#### What you are asked to do:
If a line of the data below contains the string "наружного", copy it into your answer.

___ Task material ___

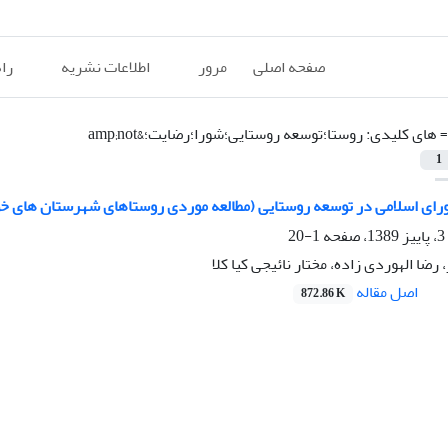
صفحه اصلی
مرور
اطلاعات نشریه
را
=
های کلیدی: روستا؛توسعه روستایی؛شورا؛رضایت؛&amp;not
1
رای اسلامی در توسعه روستایی (مطالعه موردی روستاهای شهرستان های خو
1-20
رضا الهوردی زاده، مختار نائیجی کیا کلا
اصل مقاله
872.86 K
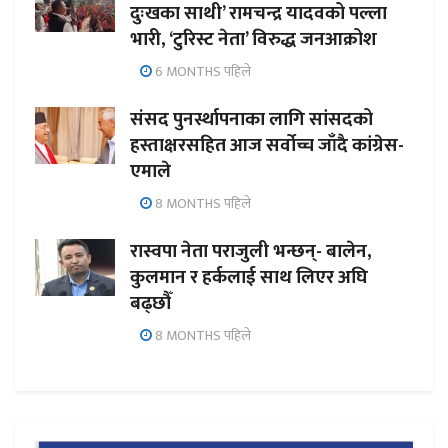
दुःखका साथी’ रामचन्द्र यादवको पल्ला
भारी, ‘टुरिस्ट नेता’ विरुद्ध जनआक्रोश
6 MONTHS पहिले
संसद पुनर्स्थापनाका लागि सांसदको
हस्ताक्षरसहित आज सर्वोच्च जाँदै कांग्रेस-
एमाले
8 MONTHS पहिले
रास्वपा नेता पराजुली भन्छन्- बालेन,
कुलमान र हर्कलाई साथ लिएर अघि
बढ्छौँ
8 MONTHS पहिले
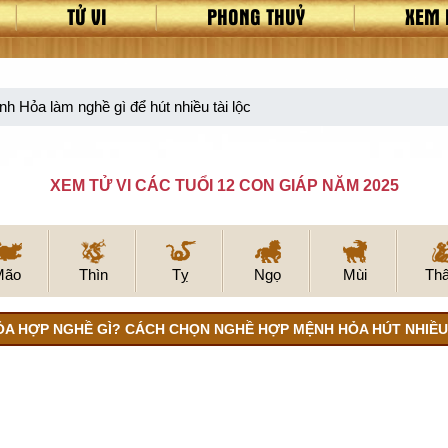
TỬ VI
PHONG THUỶ
XEM 
 Hỏa làm nghề gì để hút nhiều tài lộc
XEM TỬ VI CÁC TUỔI 12 CON GIÁP NĂM 2025
Mão
Thìn
Tỵ
Ngọ
Mùi
Th
A HỢP NGHỀ GÌ? CÁCH CHỌN NGHỀ HỢP MỆNH HỎA HÚT NHIỀU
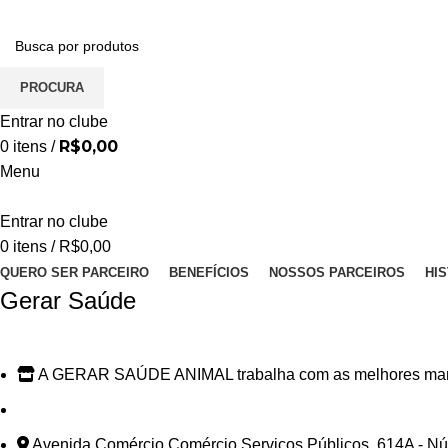
PROCURA
Entrar no clube
R$
0,00
0
itens
/
Menu
Entrar no clube
0
itens
/
R$
0,00
QUERO SER PARCEIRO
BENEFÍCIOS
NOSSOS PARCEIROS
HI
Gerar Saúde
A GERAR SAÚDE ANIMAL trabalha com as melhores marcas
Avenida Comércio Comércio Serviços Públicos, 614A - Núc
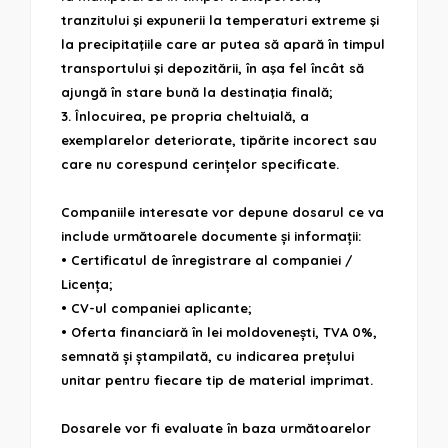
tranzitului şi expunerii la temperaturi extreme şi
la precipitaţiile care ar putea să apară în timpul
transportului şi depozitării, în aşa fel încât să
ajungă în stare bună la destinaţia finală;
3. Înlocuirea, pe propria cheltuială, a
exemplarelor deteriorate, tipărite incorect sau
care nu corespund cerințelor specificate.
Companiile interesate vor depune dosarul ce va
include următoarele documente și informații:
• Certificatul de înregistrare al companiei /
Licența;
• CV-ul companiei aplicante;
• Oferta financiară în lei moldovenești, TVA 0%,
semnată și ștampilată, cu indicarea prețului
unitar pentru fiecare tip de material imprimat.
Dosarele vor fi evaluate în baza următoarelor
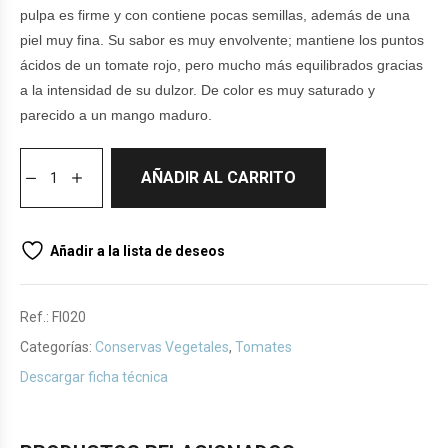
pulpa es firme y con contiene pocas semillas, además de una
piel muy fina. Su sabor es muy envolvente; mantiene los puntos
ácidos de un tomate rojo, pero mucho más equilibrados gracias
a la intensidad de su dulzor. De color es muy saturado y
parecido a un mango maduro.
AÑADIR AL CARRITO
Añadir a la lista de deseos
Ref.:
FI020
Categorías:
Conservas Vegetales
,
Tomates
Descargar ficha técnica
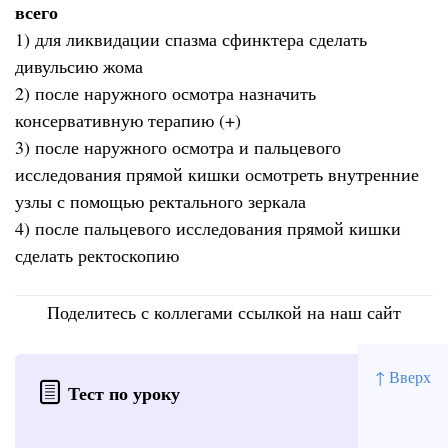
всего
1) для ликвидации спазма сфинктера сделать
дивульсию жома
2) после наружного осмотра назначить
консервативную терапию (+)
3) после наружного осмотра и пальцевого
исследования прямой кишки осмотреть внутренние
узлы с помощью ректального зеркала
4) после пальцевого исследования прямой кишки
сделать ректоскопию
Поделитесь с коллегами ссылкой на наш сайт
↑ Вверх
Тест по уроку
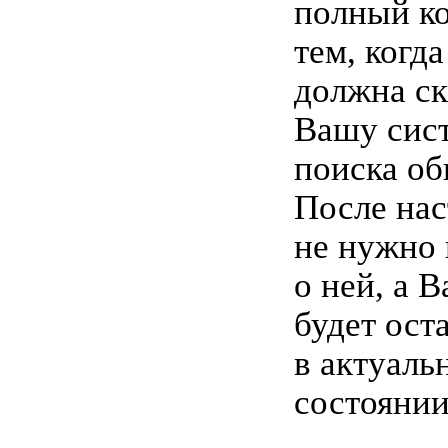
полный ко
тем, когд
должна ск
Вашу сис
поиска об
После на
не нужно 
о ней, а 
будет ост
в актуаль
состоянии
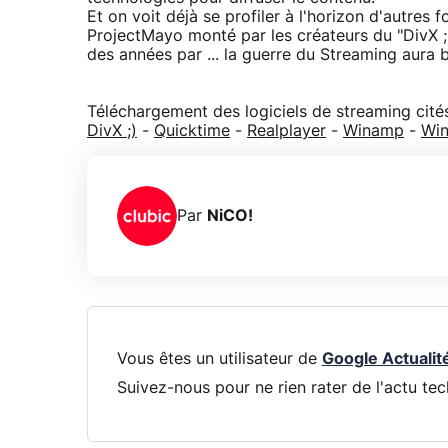
Et on voit déjà se profiler à l'horizon d'autres
ProjectMayo monté par les créateurs du "DivX ;
des années par ... la guerre du Streaming aura bi
Téléchargement des logiciels de streaming cités
DivX ;)
-
Quicktime
-
Realplayer
-
Winamp
-
Win
Par
NiCO!
Vous êtes un utilisateur de
Google Actualit
Suivez-nous pour ne rien rater de l'actu tec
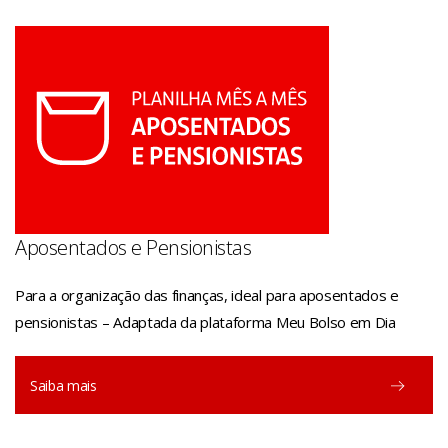
Aposentados e Pensionistas
Para a organização das finanças, ideal para aposentados e
pensionistas – Adaptada da plataforma Meu Bolso em Dia
Saiba mais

___

#### Written answer:
2) после наружного осмотра назначить
3) после наружного осмотра и пальцевого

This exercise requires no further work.